Fracking: The debate between fact and illusion
- Published on Thursday, 09 January 2014 08:15
- Written by Graham Stringer
Feelings are running high amongst anti fracking protestors at Barton Moss. Sixteen have been arrested since they set up camp there, seven weeks ago. They are angry that energy company IGas has been given permission to drill a borehole, down to 10,000 feet below ground level, in order to search for shale formations capable of producing shale gas.
I am always cheered up when I see young people campaigning, demonstrating and arguing for what they believe in. This is so much healthier in a democratic society than the lazy and pessimistic view that nobody can change anything.
I admire the protestor's energy and I respect their right to demonstrate peacefully and within the law but I have nothing but contempt for the arguments they use in support of their objective of stopping this country developing its shale gas reserves. They make five assertions that are simply false. That fracking for shale gas causes earth quakes, pollutes aquifers, releases more methane than other forms of gas production, involves hundreds of toxic chemicals and uses unsustainably large quantities of water. Five myths that are easily shattered.
Durham University's definitive study of induced earthquakes concluded that water reservoirs cause bigger tremors and that 'only geo scientists would be able to detect earth tremors resulting form fracking'.
If fracking caused pollution of aquifers then in the United States, where there has been more than two million fracking operations, there should be evidence of ground water contamination. There is not.
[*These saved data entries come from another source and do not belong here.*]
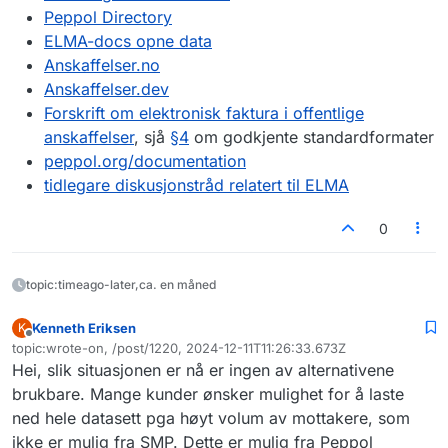
"value"
:
"urn:no:difi:arkivmeldi
Peppol Directory
}
,
ELMA-docs opne data
{
Anskaffelser.no
"scheme"
:
"busdox-docid-qns"
,
Anskaffelser.dev
"value"
:
"urn:oasis:names:specif
Forskrift om elektronisk faktura i offentlige
}
,
{
anskaffelser
, sjå
§4
om godkjente standardformater
"scheme"
:
"busdox-docid-qns"
,
peppol.org/documentation
"value"
:
"urn:fdc:digdir.no:2020
tidlegare diskusjonstråd relatert til ELMA
}
]
,
0
"entities"
:
[
{
"name"
:
[
topic:timeago-later,ca. en måned
{
"name"
:
"DIGITALISERINGS
Kenneth Eriksen
K
Frakoblet
}
topic:wrote-on, /post/1220, 2024-12-11T11:26:33.673Z
Sist endret av
]
,
Hei, slik situasjonen er nå er ingen av alternativene
"countryCode"
:
"NO"
,
brukbare. Mange kunder ønsker mulighet for å laste
"websites"
:
[
ned hele datasett pga høyt volum av mottakere, som
"www.digdir.no"
ikke er mulig fra SMP. Dette er mulig fra Peppol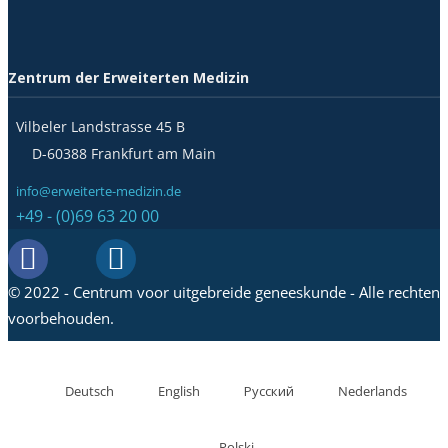
Zentrum der Erweiterten Medizin
Vilbeler Landstrasse 45 B
D-60388 Frankfurt am Main
info@erweiterte-medizin.de
+49 - (0)69 63 20 00
© 2022 - Centrum voor uitgebreide geneeskunde - Alle rechten
voorbehouden.
Deutsch
English
Русский
Nederlands
Polski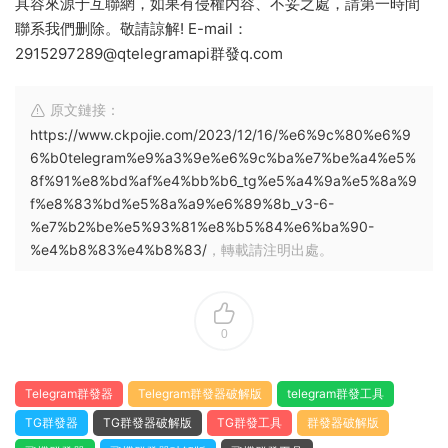
具容來源于互聯網，如果有侵權内容、不妥之處，請第一時間
聯系我們删除。敬請諒解! E-mail：
2915297289@qtelegramapi群發q.com
原文鏈接：
https://www.ckpojie.com/2023/12/16/%e6%9c%80%e6%9
6%b0telegram%e9%a3%9e%e6%9c%ba%e7%be%a4%e5%
8f%91%e8%bd%af%e4%bb%b6_tg%e5%a4%9a%e5%8a%9
f%e8%83%bd%e5%8a%a9%e6%89%8b_v3-6-
%e7%b2%be%e5%93%81%e8%b5%84%e6%ba%90-
%e4%b8%83%e4%b8%83/
，轉載請注明出處。
0
Telegram群發器
Telegram群發器破解版
telegram群發工具
TG群發器
TG群發器破解版
TG群發工具
群發器破解版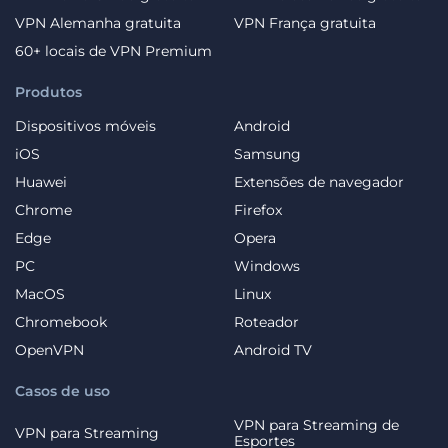
VPN Alemanha gratuita
VPN França gratuita
60+ locais de VPN Premium
Produtos
Dispositivos móveis
Android
iOS
Samsung
Huawei
Extensões de navegador
Chrome
Firefox
Edge
Opera
PC
Windows
MacOS
Linux
Chromebook
Roteador
OpenVPN
Android TV
Casos de uso
VPN para Streaming de
VPN para Streaming
Esportes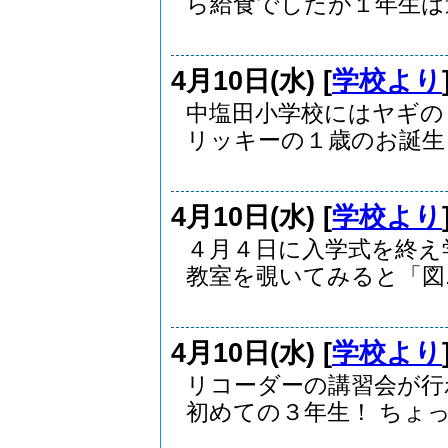
ら給食でしたが１年生は違.
4月10日(水) [
学校より
中塩田小学校にはヤギの
リッキーの１歳のお誕生日.
4月10日(水) [
学校より
４月４日に入学式を終え
教室を覗いてみると「図..
4月10日(水) [
学校より
リコーダーの講習会が行
初めての３年生！ ちょっ.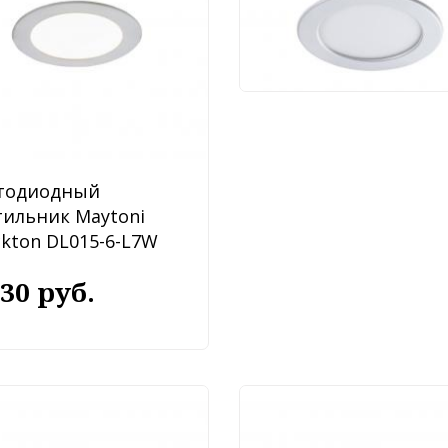
2 090 руб.
тодиодный
тильник Maytoni
ckton DL015-6-L7W
530 руб.
тодиодный
Светодиодный
тильник Maytoni
светильник Maytoni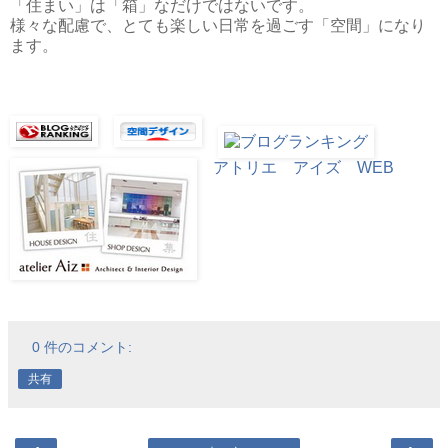
「住まい」は「箱」なだけではないです。
様々な配慮で、とても楽しい日常を過ごす「空間」になり
ます。
アトリエ アイズ WEB
0 件のコメント:
共有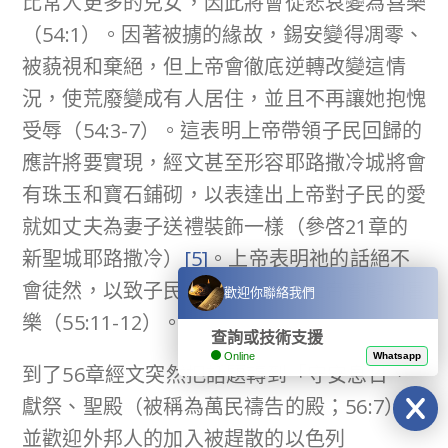
比常人更多的兒女，因此將會從悲哀變為喜樂
（54:1）。因著被擄的緣故，錫安變得凋零、
被藐視和棄絕，但上帝會徹底逆轉改變這情
況，使荒廢變成有人居住，並且不再讓她抱愧
受辱（54:3-7）。這表明上帝帶領子民回歸的
應許將要實現，經文甚至形容耶路撒冷城將會
有珠玉和寶石鋪砌，以表達出上帝對子民的愛
就如丈夫為妻子送禮裝飾一樣（參啓21章的
新聖城耶路撒冷）
[5]
。上帝表明祂的話絕不
會徒然，以致子民必定可以經歷上帝眷顧的喜
歡迎你聯絡我們
樂（55:11-12）。
查詢或技術支援
Online
Whatsapp
到了56章經文突然把話題轉到「守安息日、
獻祭、聖殿（被稱為萬民禱告的殿；56:7），
並歡迎外邦人的加入被趕散的以色列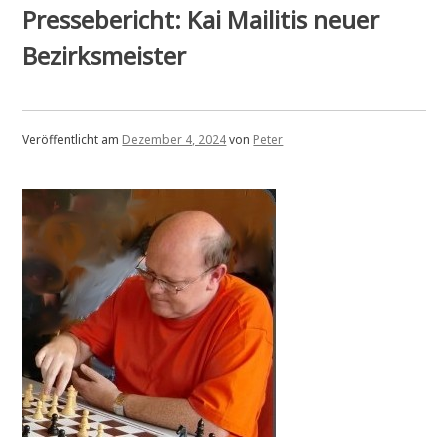
ist
Pressebericht: Kai Mailitis neuer
Pokalsieger
2024
Bezirksmeister
Veröffentlicht am
Dezember 4, 2024
von
Peter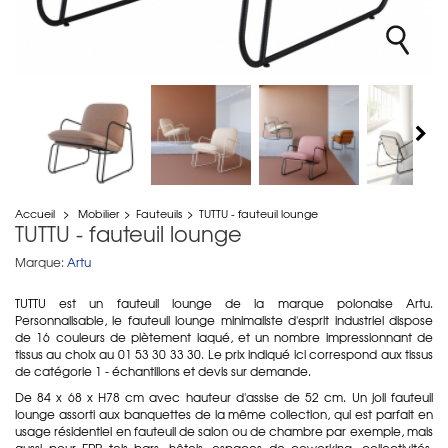
Accueil
>
Mobilier
>
Fauteuils
>
TUTTU - fauteuil lounge
TUTTU - fauteuil lounge
Marque:
Artu
TUTTU est un fauteuil lounge de la marque polonaise Artu.
Personnalisable, le fauteuil lounge minimaliste d'esprit industriel dispose
de 16 couleurs de piètement laqué, et un nombre impressionnant de
tissus au choix au 01 53 30 33 30. Le prix indiqué ici correspond aux tissus
de catégorie 1 - échantillons et devis sur demande.
De 84 x 68 x H78 cm avec hauteur d'assise de 52 cm. Un joli fauteuil
lounge assorti aux banquettes de la même collection, qui est parfait en
usage résidentiel en fauteuil de salon ou de chambre par exemple, mais
aussi pour ERP tels bars, hôtels, espaces de coworking, collectivités,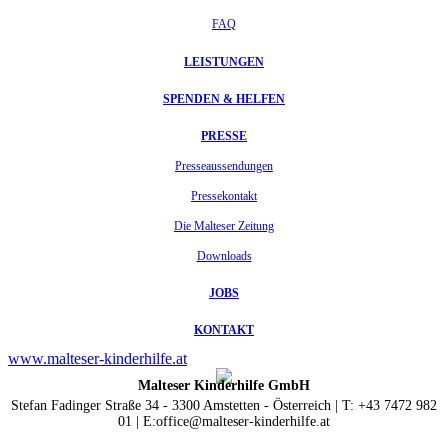
FAQ
LEISTUNGEN
SPENDEN & HELFEN
PRESSE
Presseaussendungen
Pressekontakt
Die Malteser Zeitung
Downloads
JOBS
KONTAKT
www.malteser-kinderhilfe.at
Malteser Kinderhilfe GmbH
Stefan Fadinger Straße 34 - 3300 Amstetten - Österreich | T: +43 7472 982
01 | E:office@malteser-kinderhilfe.at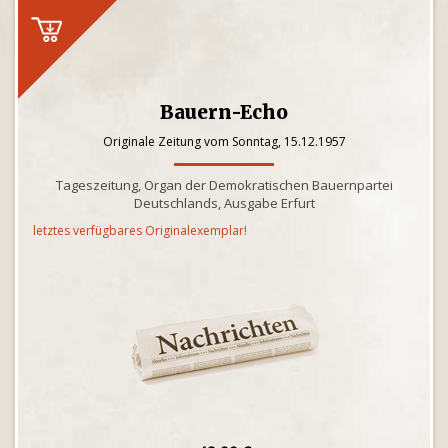
Bauern-Echo
Originale Zeitung vom Sonntag, 15.12.1957
Tageszeitung, Organ der Demokratischen Bauernpartei
Deutschlands, Ausgabe Erfurt
letztes verfügbares Originalexemplar!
Two recent studies concluded that ground water contamination from fracking is 'not physically plausible'.
A Massachusetts Institute of Technology study reported 'it is incorrect to suggest that shale gas related hydraulic fracking has substantially altered the overall (greenhouse gas) intensity of natural gas production'.
The fracking fluid is 99.5% water and sand, the rest is made up of thirteen chemicals found in most households.In the United States fracking uses less water than is used on golf courses.
Of course underlying the protestor's campaign is its misguided attempt to stop the use of fossil fuels in this country because they believe this will stop global warming. In fact the opposite is true. As we move to more expensive renewable sources of energy our carbon footprint increases because industry moves to where energy is cheapest. This means that we now are forced to import what we once produced. Jobs are lost and extra carbon dioxide produced, both from the less efficient production in the third world and from the transportation of the goods. In fact we face a double whammy; loss of production to the BRIC countries because of lower labour costs and loss of jobs to the United States because of lower energy costs due to shale gas exploitation.
Ineos, the sixth largest chemical company in the world, has already said it cannot sustain its business here in the face of substantial higher energy costs than our competitors.It is perhaps worth remembering that at the start of the industrial revolution energy costs in this country were one twentieth of those in China. We industrialised and became rich, China remained poor and medieval.
This is a debate between fact and illusion. The illusion being that fossil fuels will run out and become very expensive, making offshore wind farms and other renewables economically viable. The fact is we are not running out of oil, gas or coal and while nobody can predict the future price of fossil fuels the trends are downwards.
This country will just destroy its economic base if it doesn't reduce its energy costs. That means exploiting shale gas and using clean coal. This will give us the opportunity to invest in research which may produce price competitive renewables which will really stop the vast quantities of carbon dioxide being released into the atmosphere.
The demonstrators at Barton Moss dropped a 1.5tonne, 17metre long blade in front of the IGas site. This was meant to represent a clean energy future, based on wind farms, as opposed to a dirty shale gas future. Nothing could be further from the truth.
Wind turbines, in my opinion, are ugly. They are certainly more conspicuous than gas drilling rigs and they cover a greater area. They are inefficient and they only work when the wind blows, producing expensive electricity. They help increase the countries carbon footprint, not reduce it and are responsible for killing millions of bats and birds, many of them from endangered species.
I am sure that whatever support there is for the protestors would evaporate if they had honest slogans 'oppose shale gas for higher fuel bills, the destruction of millions of birds and more carbon dioxide in the atmosphere'. I look forward to seeing these placards.